====== Data to use ======

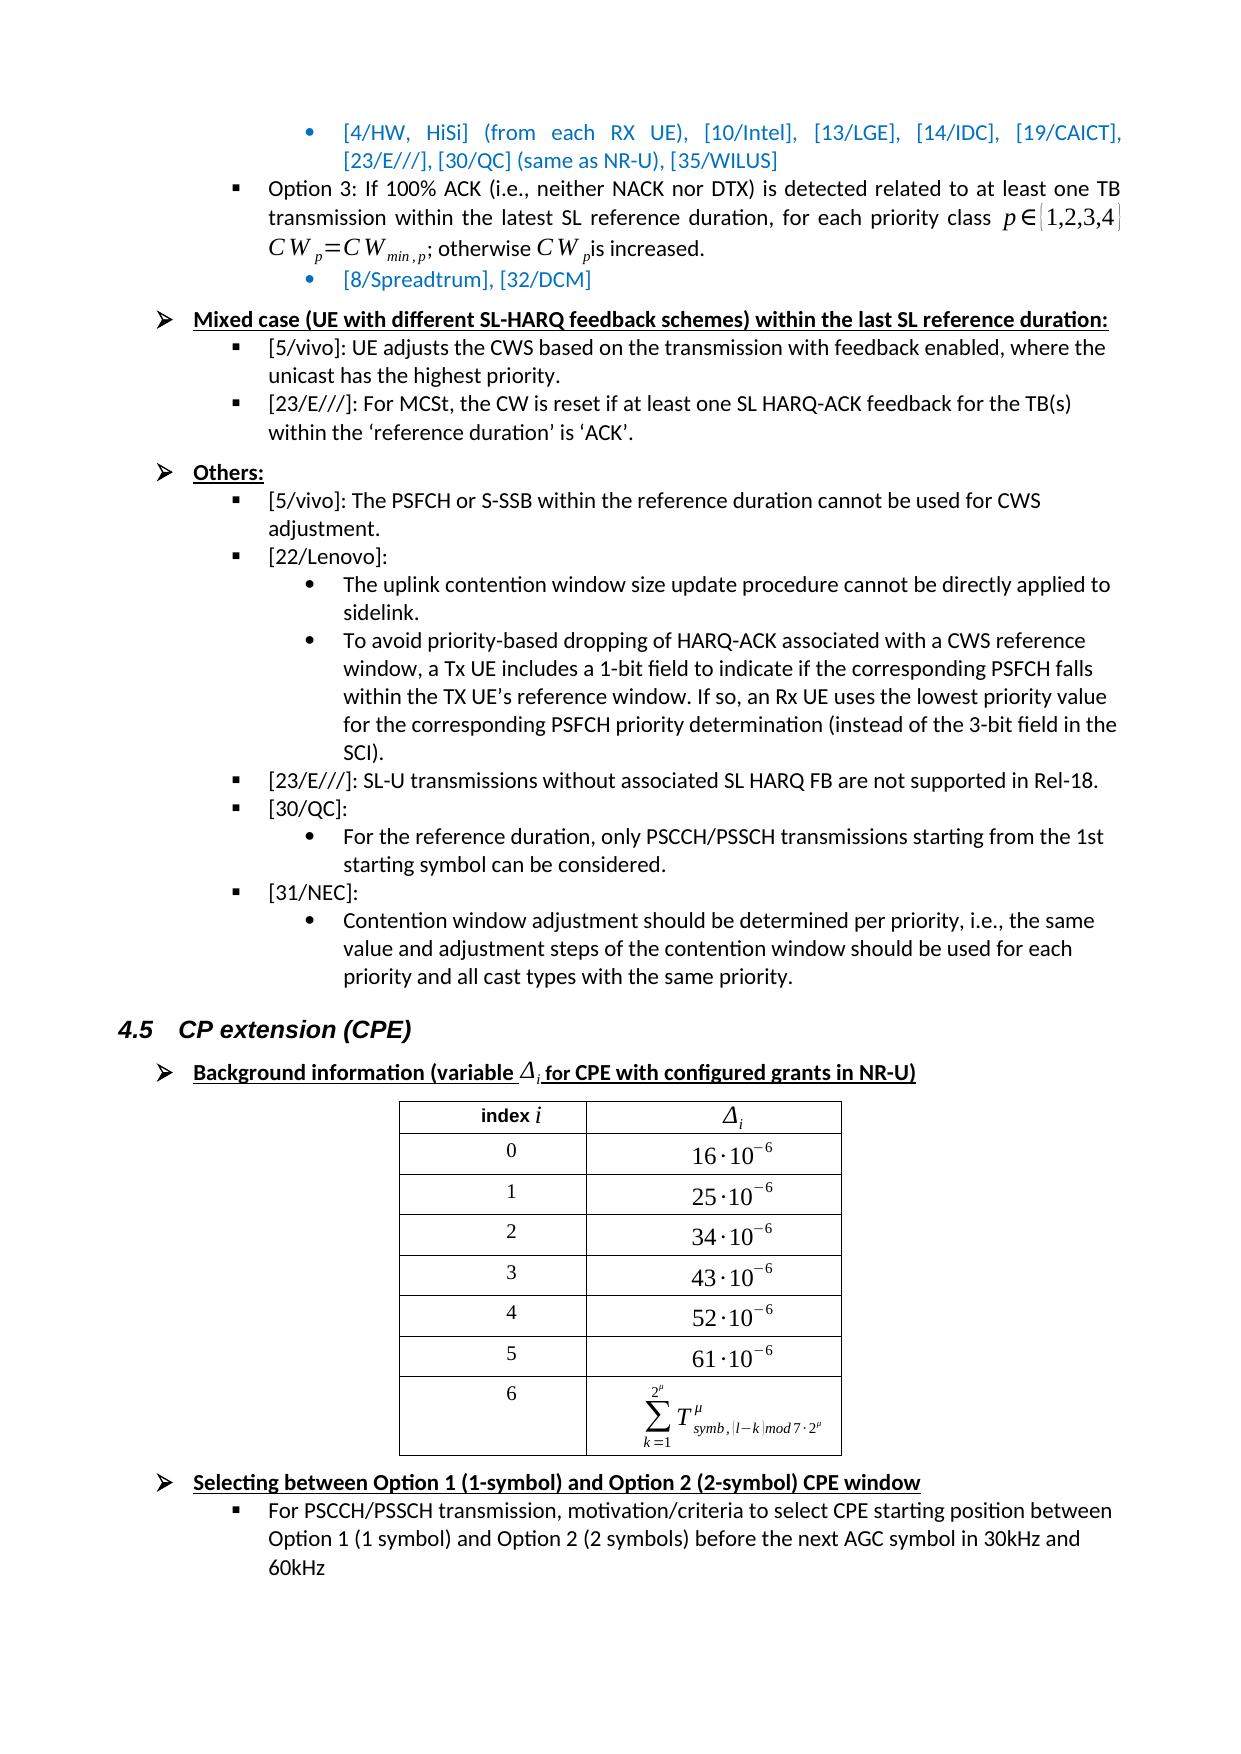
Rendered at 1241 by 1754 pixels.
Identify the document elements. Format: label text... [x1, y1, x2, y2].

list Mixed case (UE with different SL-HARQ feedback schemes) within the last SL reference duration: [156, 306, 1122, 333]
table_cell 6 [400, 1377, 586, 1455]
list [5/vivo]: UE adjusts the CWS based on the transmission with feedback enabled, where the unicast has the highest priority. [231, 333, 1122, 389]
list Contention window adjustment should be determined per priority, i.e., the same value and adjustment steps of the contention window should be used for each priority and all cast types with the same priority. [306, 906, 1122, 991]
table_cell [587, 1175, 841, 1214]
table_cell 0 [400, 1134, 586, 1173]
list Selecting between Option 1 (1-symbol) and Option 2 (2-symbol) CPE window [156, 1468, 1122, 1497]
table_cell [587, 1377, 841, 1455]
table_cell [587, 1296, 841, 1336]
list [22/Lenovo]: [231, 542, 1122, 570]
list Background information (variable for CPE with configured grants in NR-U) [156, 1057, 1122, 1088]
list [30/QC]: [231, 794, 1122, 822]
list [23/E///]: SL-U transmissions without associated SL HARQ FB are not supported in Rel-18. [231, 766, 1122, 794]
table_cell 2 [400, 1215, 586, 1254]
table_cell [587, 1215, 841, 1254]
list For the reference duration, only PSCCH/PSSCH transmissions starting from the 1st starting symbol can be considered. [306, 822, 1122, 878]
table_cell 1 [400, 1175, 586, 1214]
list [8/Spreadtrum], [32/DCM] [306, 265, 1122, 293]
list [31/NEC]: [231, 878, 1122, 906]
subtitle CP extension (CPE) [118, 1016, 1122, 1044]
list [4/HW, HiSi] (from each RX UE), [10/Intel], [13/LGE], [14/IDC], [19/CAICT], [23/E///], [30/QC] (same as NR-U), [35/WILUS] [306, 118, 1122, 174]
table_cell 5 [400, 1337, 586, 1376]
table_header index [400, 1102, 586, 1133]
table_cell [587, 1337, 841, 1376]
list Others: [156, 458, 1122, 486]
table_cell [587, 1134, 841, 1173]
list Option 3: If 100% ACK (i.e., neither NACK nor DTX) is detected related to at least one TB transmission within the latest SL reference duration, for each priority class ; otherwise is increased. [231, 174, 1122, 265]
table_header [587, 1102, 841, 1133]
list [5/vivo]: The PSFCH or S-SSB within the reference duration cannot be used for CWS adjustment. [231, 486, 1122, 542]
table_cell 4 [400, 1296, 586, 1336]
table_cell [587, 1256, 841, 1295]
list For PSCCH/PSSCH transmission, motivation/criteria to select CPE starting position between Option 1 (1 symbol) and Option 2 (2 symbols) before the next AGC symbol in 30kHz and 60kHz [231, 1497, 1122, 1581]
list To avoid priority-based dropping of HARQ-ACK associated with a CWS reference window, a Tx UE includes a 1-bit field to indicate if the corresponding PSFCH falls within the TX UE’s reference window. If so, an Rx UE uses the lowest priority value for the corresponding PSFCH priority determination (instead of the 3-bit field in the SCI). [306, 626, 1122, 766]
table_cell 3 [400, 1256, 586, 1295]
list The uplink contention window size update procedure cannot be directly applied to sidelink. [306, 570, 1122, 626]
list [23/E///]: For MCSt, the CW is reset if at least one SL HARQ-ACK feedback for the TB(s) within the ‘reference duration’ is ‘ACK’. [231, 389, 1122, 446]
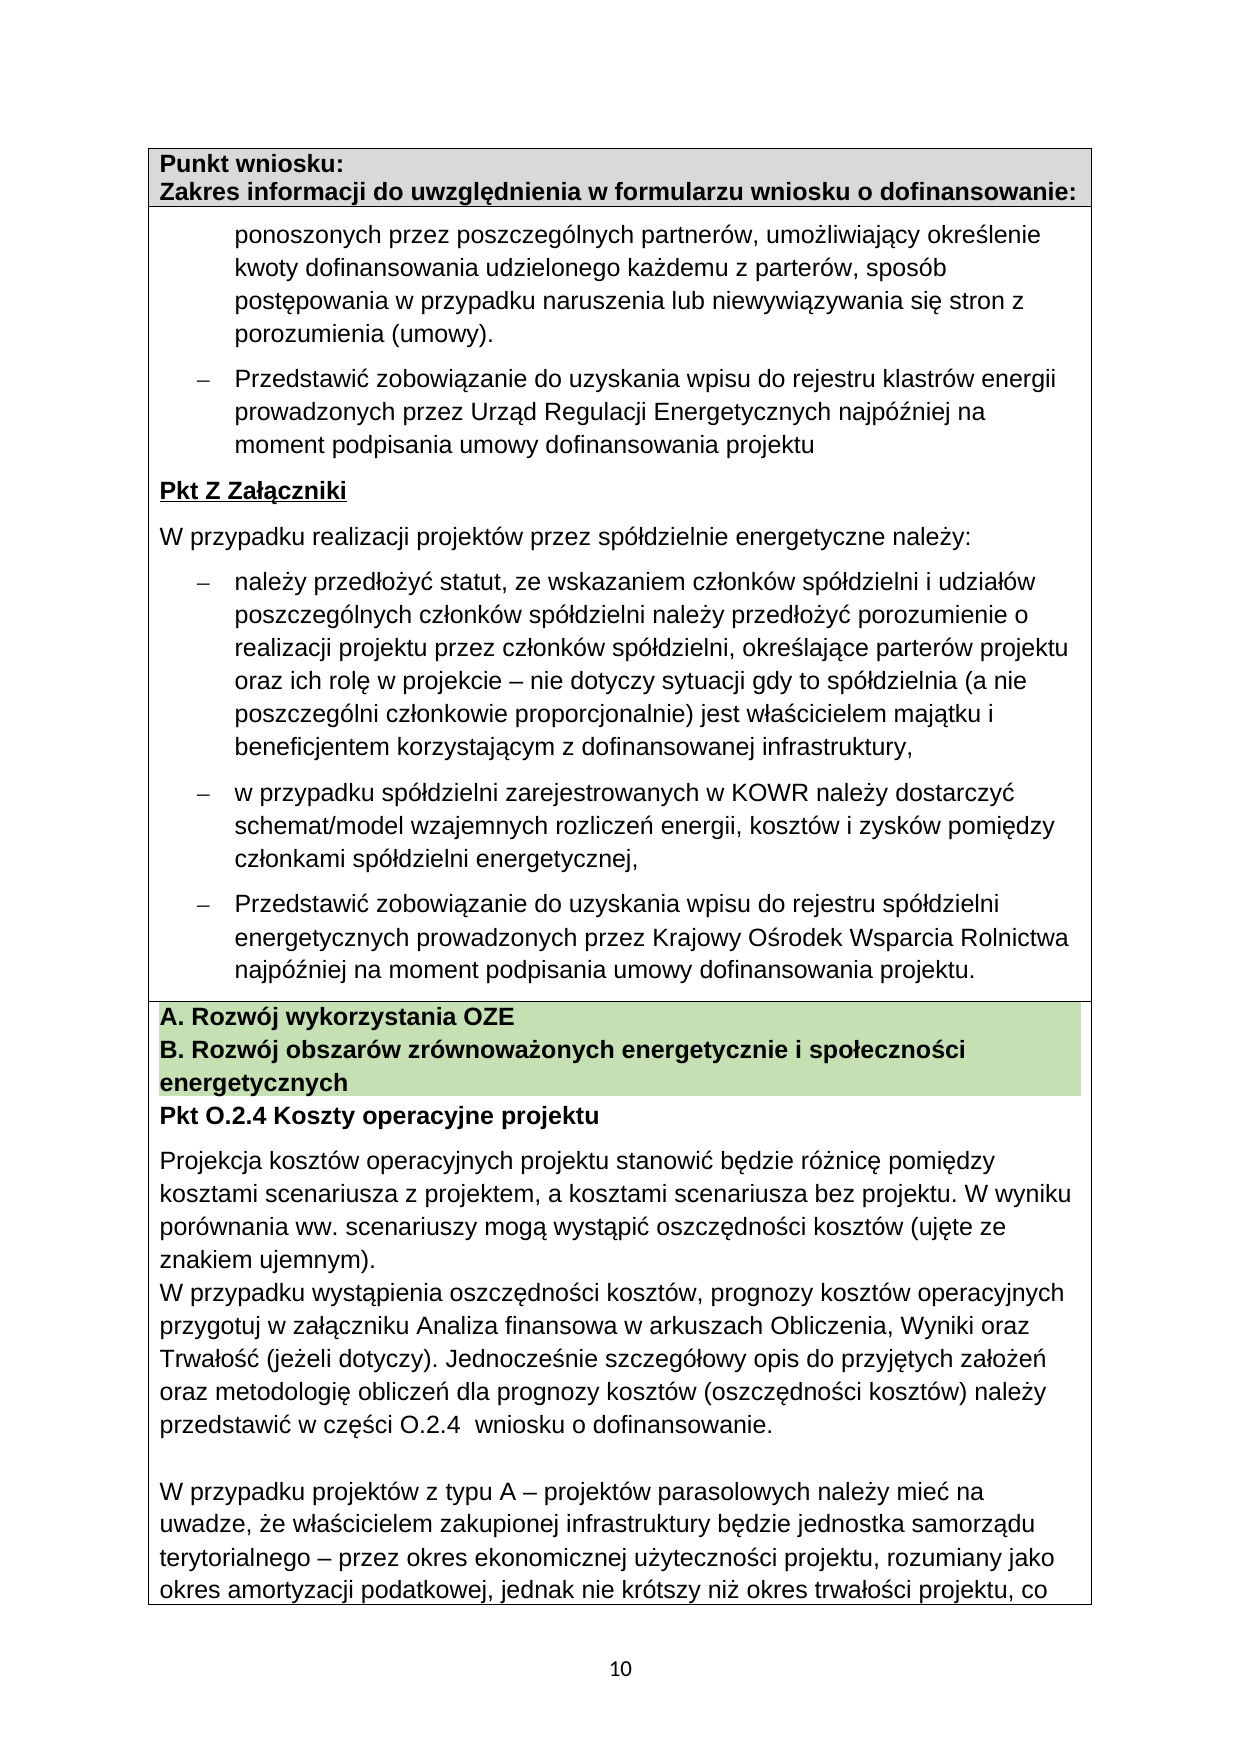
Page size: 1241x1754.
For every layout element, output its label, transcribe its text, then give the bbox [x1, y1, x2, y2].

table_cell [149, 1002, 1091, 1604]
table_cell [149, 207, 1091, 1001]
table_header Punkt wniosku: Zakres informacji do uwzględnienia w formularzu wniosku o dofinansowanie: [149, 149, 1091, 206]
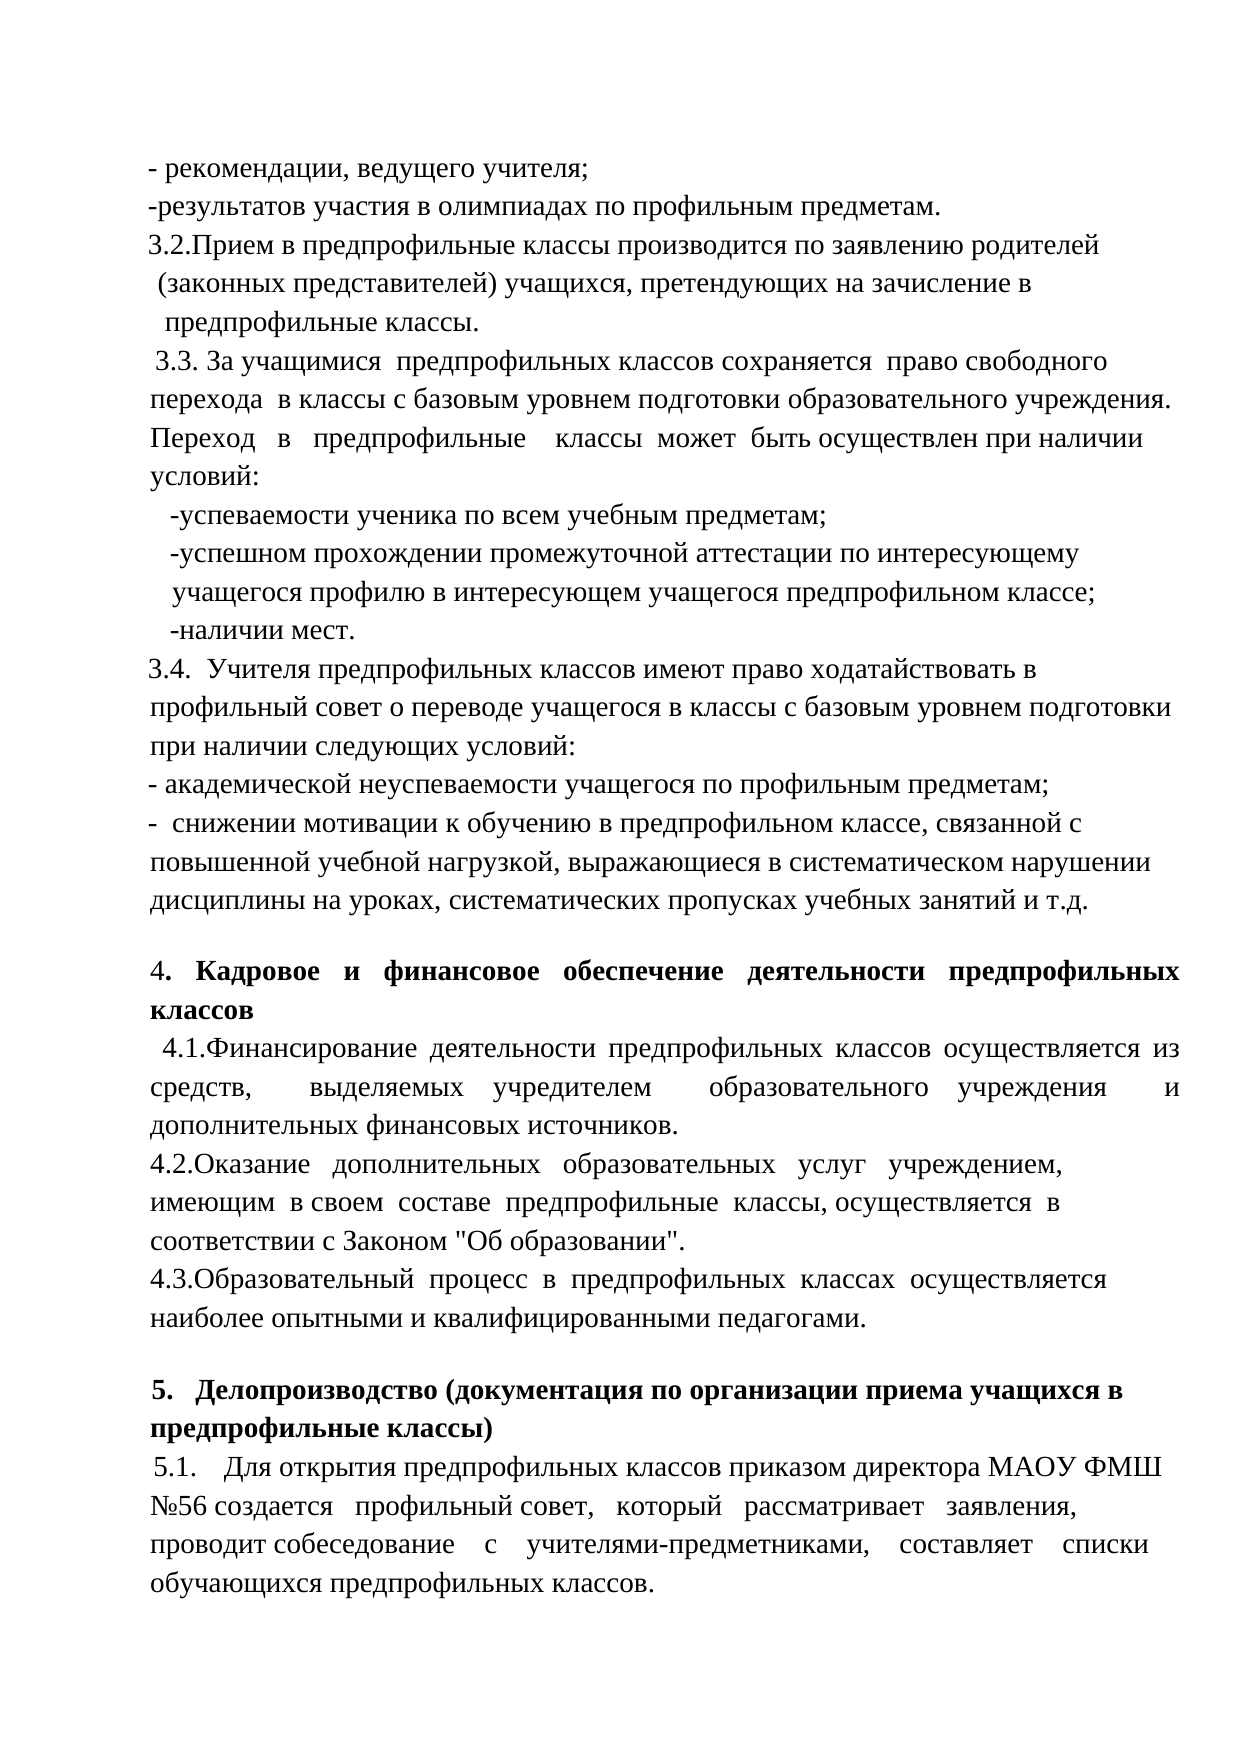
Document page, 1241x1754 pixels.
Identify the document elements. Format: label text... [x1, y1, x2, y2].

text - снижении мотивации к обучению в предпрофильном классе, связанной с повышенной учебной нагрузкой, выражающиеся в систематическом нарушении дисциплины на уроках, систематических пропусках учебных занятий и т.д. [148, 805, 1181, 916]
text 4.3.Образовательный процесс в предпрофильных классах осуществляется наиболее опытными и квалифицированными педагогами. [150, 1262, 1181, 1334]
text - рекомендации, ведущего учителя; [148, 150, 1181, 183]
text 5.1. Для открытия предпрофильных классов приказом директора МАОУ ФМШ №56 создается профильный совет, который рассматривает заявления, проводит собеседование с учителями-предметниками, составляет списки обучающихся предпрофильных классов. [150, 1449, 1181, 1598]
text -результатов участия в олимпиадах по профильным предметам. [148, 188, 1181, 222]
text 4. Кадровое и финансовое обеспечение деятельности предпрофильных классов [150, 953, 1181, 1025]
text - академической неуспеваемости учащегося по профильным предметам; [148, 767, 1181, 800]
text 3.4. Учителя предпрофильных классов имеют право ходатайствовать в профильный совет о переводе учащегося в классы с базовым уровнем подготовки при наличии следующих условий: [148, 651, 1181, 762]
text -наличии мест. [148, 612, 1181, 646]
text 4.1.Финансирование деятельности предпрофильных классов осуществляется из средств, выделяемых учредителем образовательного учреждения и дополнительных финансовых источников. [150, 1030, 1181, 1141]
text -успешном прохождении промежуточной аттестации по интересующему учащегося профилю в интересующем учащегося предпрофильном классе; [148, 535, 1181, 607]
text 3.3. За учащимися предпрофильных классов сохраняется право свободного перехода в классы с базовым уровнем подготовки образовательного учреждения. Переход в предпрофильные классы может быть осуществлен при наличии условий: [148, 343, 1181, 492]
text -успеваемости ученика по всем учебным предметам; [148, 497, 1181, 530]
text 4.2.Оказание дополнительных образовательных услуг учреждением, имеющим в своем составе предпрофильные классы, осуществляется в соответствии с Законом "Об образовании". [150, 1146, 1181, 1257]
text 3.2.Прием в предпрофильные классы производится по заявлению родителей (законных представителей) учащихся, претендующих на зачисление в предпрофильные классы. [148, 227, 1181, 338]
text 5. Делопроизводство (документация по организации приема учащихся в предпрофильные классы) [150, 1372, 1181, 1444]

======

**What is expected**
The response must repeat exactly the lines above from the one with "Page size: 1241x1754." through the one with "Document page, 1241x1754 pixels.", including both, and must contain no pictures and no other text.

**Response**
Page size: 1241x1754.
For every layout element, output its label, transcribe its text, then give the bbox [x1, y1, x2, y2].

table_cell [149, 1002, 1091, 1604]
table_cell [149, 207, 1091, 1001]
table_header Punkt wniosku: Zakres informacji do uwzględnienia w formularzu wniosku o dofinansowanie: [149, 149, 1091, 206]
Document page, 1241x1754 pixels.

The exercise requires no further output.